Das ist der Geist meiner Mutter,
dachte sie,
so leuchtend wie der Mond,
abgesehen von einigen dunklen Blutflecken auf ihren nackten Füßen. Maggie blickte an ihrem eigenen weißen Nachthemd hinab, an ihren blassen Unterarmen und Händen, und sah, dass auch sie zu einer geisterhaften Gestalt wurde. Sie und ihre Mutter waren ein Paar phosphoreszierender Steine.

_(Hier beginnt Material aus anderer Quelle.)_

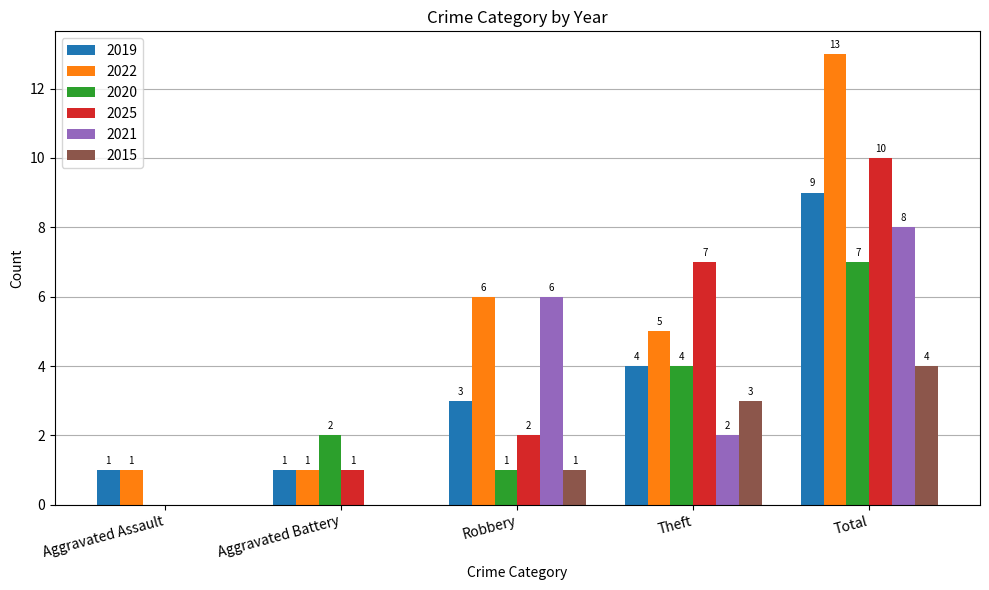

How many 2020 values are between 1 and 4?

3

    »Du kannst herauskommen, Maggie. Du brauchst keine Angst mehr zu haben.«
    Doch Maggie wusste es besser. Trotz des instinktiven Wunsches, auf ihre Mutter zuzulaufen, sich an sie zu klammern und nie wieder loszulassen, wusste sie, dass es viele Gründe gab, Angst zu haben. Unter diesem schimmernden Äußeren lag etwas Unheimliches, eine unbestimmte Möglichkeit von Gewalt. Sie sah, wie der Geist ihrer Mutter einen Ast zur Seite bog, und als der erste blutbefleckte Fuß in den Wald trat, zwang Maggie sich aufzuwachen.
    »Das ist ein Traum«, sagte sie sich. »Wach auf, Maggie.